One of the biggest follies of colonialism was that an African, or black person, could never be an adult- someone who could think for him or herself. A married man with children, or even grandchildren, was called, and treated like, a boy.
This seems to be the stance two United States Senator Jim Risch and Chris Coons have taken. They written to United States Treasury Secretary Steven Mnuchin and Secretary of State Mike Pompeo to update the list of sanctioned Zimbabweans.
They say President Emmerson Mnangagwa’s government “has implemented a misinformation campaign blaming the country’s woes on targeted sanctions programs implemented by the United States” yet “the United States has been the top provider of humanitarian and development aid to meet the needs of Zimbabwe’s people”.
“It is important that the United States communicate to the people of Zimbabwe that our sanctions programs are aimed at deterring human rights abuses, public corruption, the undermining of democratic processes or institutions, and political repression in Zimbabwe. They are not aimed at the Zimbabwean people,” the senators wrote.
If US sanctions are indeed aimed at deterring corruption, human rights abuses and political repression, then they have failed dismally.
Take corruption, which is measurable, for example. In 1998, the first public record that included Zimbabwe which the Insider was able to access, Zimbabwe was placed 43 out of the 85 countries surveyed by Transparency International. It scored 42 points out of 100 in the Corruption Perception Index.
In 2000 when the United States proposed sanctions on the country, it had dropped to 30 points.
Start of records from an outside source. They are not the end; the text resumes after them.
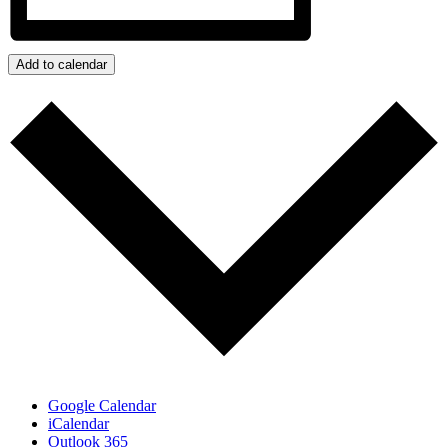
Add to calendar
Google Calendar
iCalendar
Outlook 365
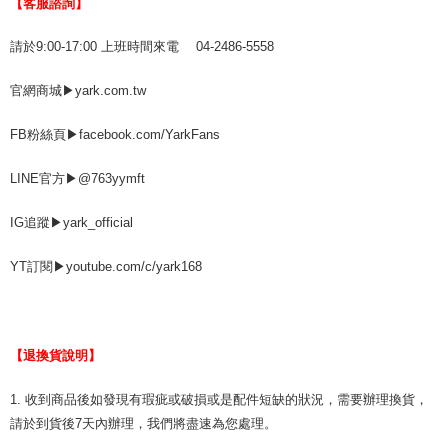
【客服諮詢】
請於9:00-17:00 上班時間來電 04-2486-5558
官網商城▶yark.com.tw
FB粉絲頁▶facebook.com/YarkFans
LINE官方▶@763yymft
IG追蹤▶yark_official
YT訂閱▶youtube.com/c/yark168
【退換貨說明】
1. 收到商品後如發現有瑕疵或破損或是配件短缺的狀況，需要辦理換貨，
請於到貨後7天內辦理，我們將盡速為您處理。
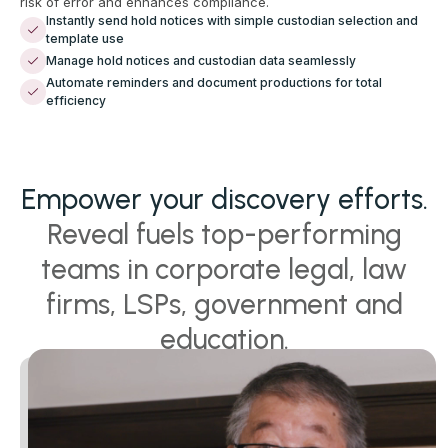
risk of error and enhances compliance.
Instantly send hold notices with simple custodian selection and
template use
Manage hold notices and custodian data seamlessly
Automate reminders and document productions for total
efficiency
Empower your discovery efforts.
Reveal fuels top-performing
teams in corporate legal, law
firms, LSPs, government and
education.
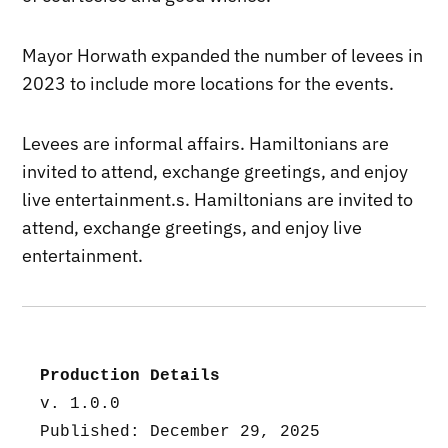
Mayor Horwath expanded the number of levees in
2023 to include more locations for the events.
Levees are informal affairs. Hamiltonians are
invited to attend, exchange greetings, and enjoy
live entertainment.s. Hamiltonians are invited to
attend, exchange greetings, and enjoy live
entertainment.
Production Details
v. 1.0.0
Published: December 29, 2025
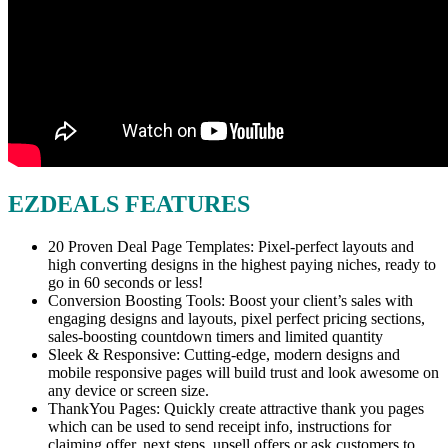
EZDEALS FEATURES
20 Proven Deal Page Templates: Pixel-perfect layouts and
high converting designs in the highest paying niches, ready to
go in 60 seconds or less!
Conversion Boosting Tools: Boost your client’s sales with
engaging designs and layouts, pixel perfect pricing sections,
sales-boosting countdown timers and limited quantity
Sleek & Responsive: Cutting-edge, modern designs and
mobile responsive pages will build trust and look awesome on
any device or screen size.
ThankYou Pages: Quickly create attractive thank you pages
which can be used to send receipt info, instructions for
claiming offer, next steps, upsell offers or ask customers to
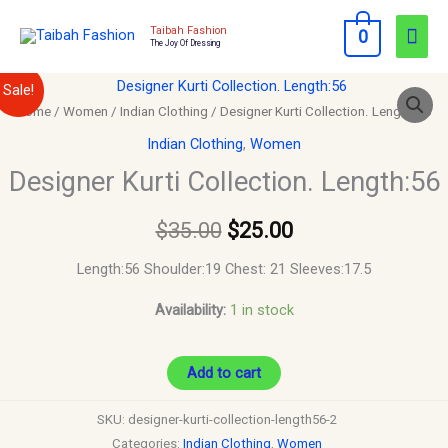
Skip
Mai
Taibah Fashion
0
to
The Joy Of Dressing
Men
content
Designer
Original
Current
Sale!
Kurti
Home
/
Women
/
Indian Clothing
/ Designer Kurti Collection. Length:56
price
price
Collection.
Indian Clothing
,
Women
Length:56
was:
is:
Designer Kurti Collection. Length:56
quantity
$35.00.
$25.00.
$
35.00
$
25.00
Length:56 Shoulder:19 Chest: 21 Sleeves:17.5
Availability:
1 in stock
Add to cart
SKU:
designer-kurti-collection-length56-2
Categories:
Indian Clothing
,
Women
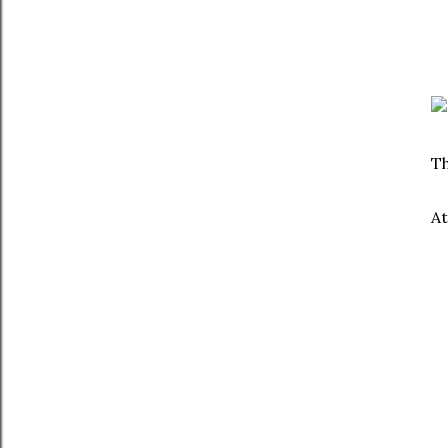
Th
At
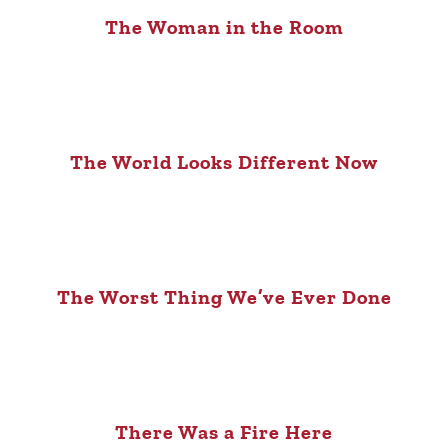
The Woman in the Room
The World Looks Different Now
The Worst Thing We’ve Ever Done
There Was a Fire Here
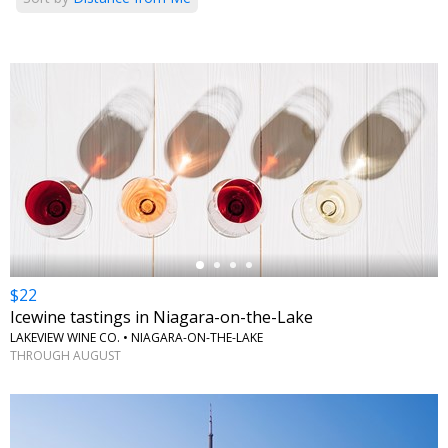
←
$22
Icewine tastings in Niagara-on-the-Lake
LAKEVIEW WINE CO. • NIAGARA-ON-THE-LAKE
THROUGH AUGUST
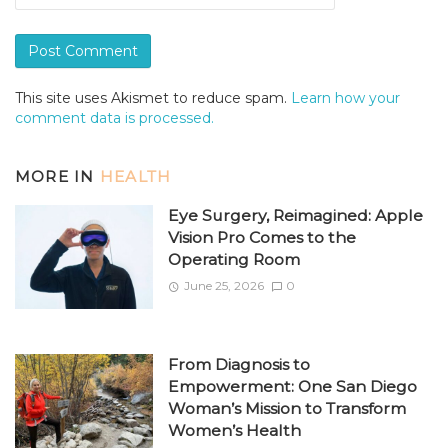
This site uses Akismet to reduce spam.
Learn how your
comment data is processed.
MORE IN
HEALTH
Eye Surgery, Reimagined: Apple
Vision Pro Comes to the
Operating Room
June 25, 2026
0
From Diagnosis to
Empowerment: One San Diego
Woman’s Mission to Transform
Women’s Health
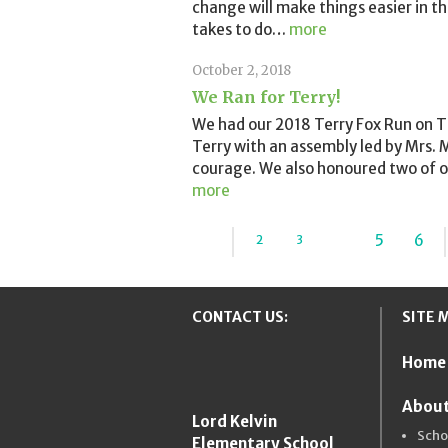
change will make things easier in t
takes to do
…
more
October 2, 2018
We Ran for Terry!
We had our 2018 Terry Fox Run on T
Terry with an assembly led by Mrs.
courage. We also honoured two of o
more
...
4
5
6
2
3
«
CONTACT US:
SITE 
Home
New Westmins
About
Lord Kelvin
Scho
Elementary School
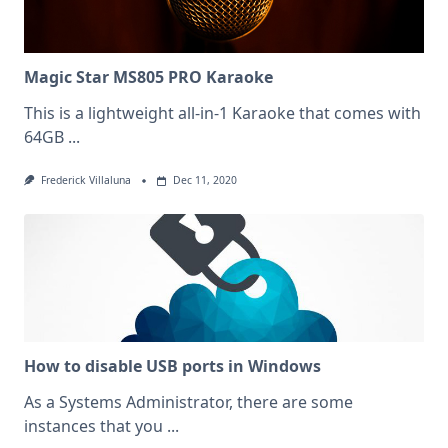
Magic Star MS805 PRO Karaoke
This is a lightweight all-in-1 Karaoke that comes with
64GB
...
Frederick Villaluna
Dec 11, 2020
How to disable USB ports in Windows
As a Systems Administrator, there are some
instances that you
...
It was down to 23 points when the United States sanctions came into effect.
Zimbabwe did not improve its position despite the sanctions and in fact plunged to 20 points in 2012, three years after the formation of the inclusive government where the opposition held key posts like that of Prime Minister, Finance Minister and Public Service Minister just to name a few.
Zimbabwe moved two notches up under former President Robert Mugabe and stood at 22 points when he was ousted in 2017.
Mnangagwa has moved the country two points up to 24 last year.
Issues of human rights abuses, political repression and democratic processes are debatable.